MATERIAL PROVIDED section start

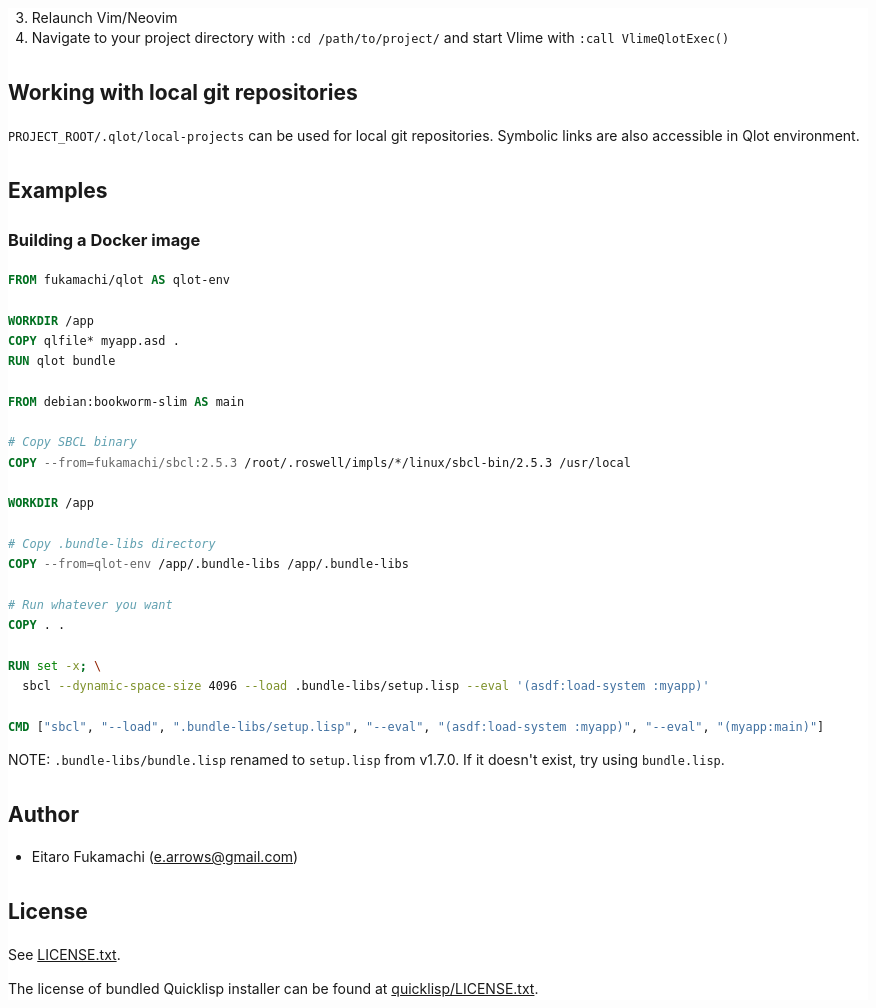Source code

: 3. Relaunch Vim/Neovim
4. Navigate to your project directory with `:cd /path/to/project/` and start Vlime with `:call VlimeQlotExec()`

## Working with local git repositories

`PROJECT_ROOT/.qlot/local-projects` can be used for local git repositories. Symbolic links are also accessible in Qlot environment.

## Examples

### Building a Docker image

```dockerfile
FROM fukamachi/qlot AS qlot-env

WORKDIR /app
COPY qlfile* myapp.asd .
RUN qlot bundle

FROM debian:bookworm-slim AS main

# Copy SBCL binary
COPY --from=fukamachi/sbcl:2.5.3 /root/.roswell/impls/*/linux/sbcl-bin/2.5.3 /usr/local

WORKDIR /app

# Copy .bundle-libs directory
COPY --from=qlot-env /app/.bundle-libs /app/.bundle-libs

# Run whatever you want
COPY . .

RUN set -x; \
  sbcl --dynamic-space-size 4096 --load .bundle-libs/setup.lisp --eval '(asdf:load-system :myapp)'

CMD ["sbcl", "--load", ".bundle-libs/setup.lisp", "--eval", "(asdf:load-system :myapp)", "--eval", "(myapp:main)"]
```

NOTE: `.bundle-libs/bundle.lisp` renamed to `setup.lisp` from v1.7.0. If it doesn't exist, try using `bundle.lisp`.

## Author

* Eitaro Fukamachi (e.arrows@gmail.com)

## License

See [LICENSE.txt](LICENSE.txt).

The license of bundled Quicklisp installer can be found at [quicklisp/LICENSE.txt](quicklisp/LICENSE.txt).
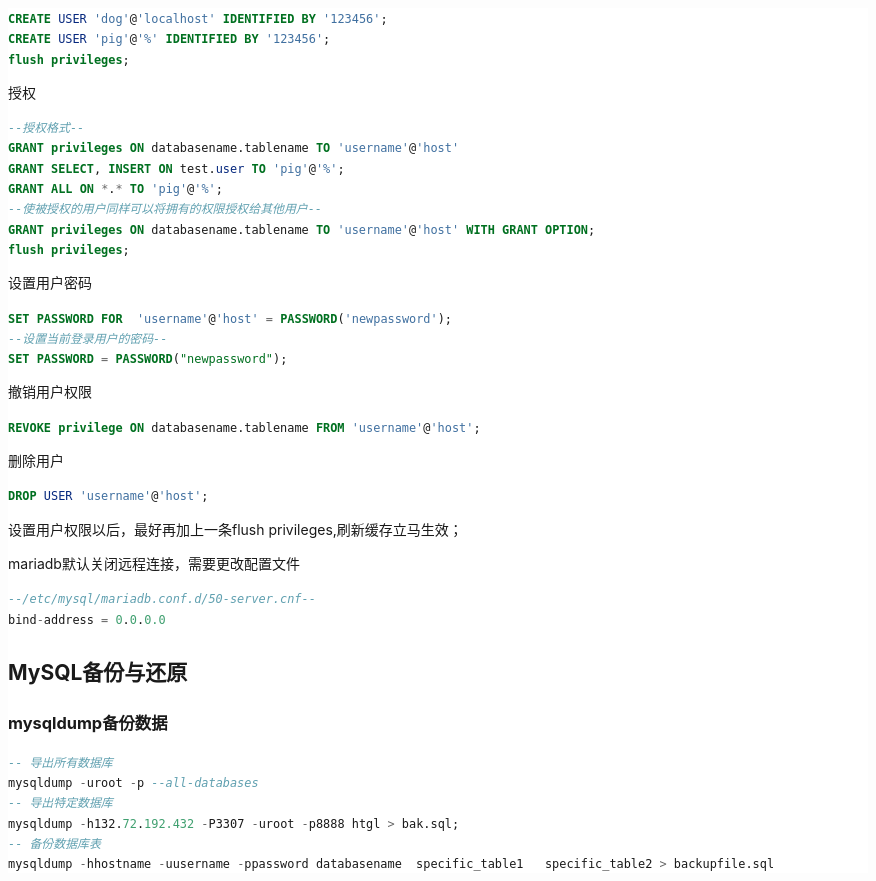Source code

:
 ```sql
CREATE USER 'dog'@'localhost' IDENTIFIED BY '123456';
CREATE USER 'pig'@'%' IDENTIFIED BY '123456';
flush privileges;
```

授权

```sql
--授权格式--
GRANT privileges ON databasename.tablename TO 'username'@'host'
GRANT SELECT, INSERT ON test.user TO 'pig'@'%';
GRANT ALL ON *.* TO 'pig'@'%';
--使被授权的用户同样可以将拥有的权限授权给其他用户--
GRANT privileges ON databasename.tablename TO 'username'@'host' WITH GRANT OPTION;
flush privileges;
```

设置用户密码

```sql
SET PASSWORD FOR  'username'@'host' = PASSWORD('newpassword');
--设置当前登录用户的密码--
SET PASSWORD = PASSWORD("newpassword");
```

撤销用户权限

```sql
REVOKE privilege ON databasename.tablename FROM 'username'@'host';
```

删除用户

```sql
DROP USER 'username'@'host';
```

设置用户权限以后，最好再加上一条flush privileges,刷新缓存立马生效；

mariadb默认关闭远程连接，需要更改配置文件

```sql
--/etc/mysql/mariadb.conf.d/50-server.cnf--
bind-address = 0.0.0.0
```



## MySQL备份与还原

### mysqldump备份数据

```sql
-- 导出所有数据库
mysqldump -uroot -p --all-databases
-- 导出特定数据库
mysqldump -h132.72.192.432 -P3307 -uroot -p8888 htgl > bak.sql;
-- 备份数据库表
mysqldump -hhostname -uusername -ppassword databasename  specific_table1   specific_table2 > backupfile.sql
```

MATERIAL PROVIDED section end

EXERCISE AIM - Count the lines above in which the string "uroot" occurs, and write the number with no other text.

TASK SOLUTION - 2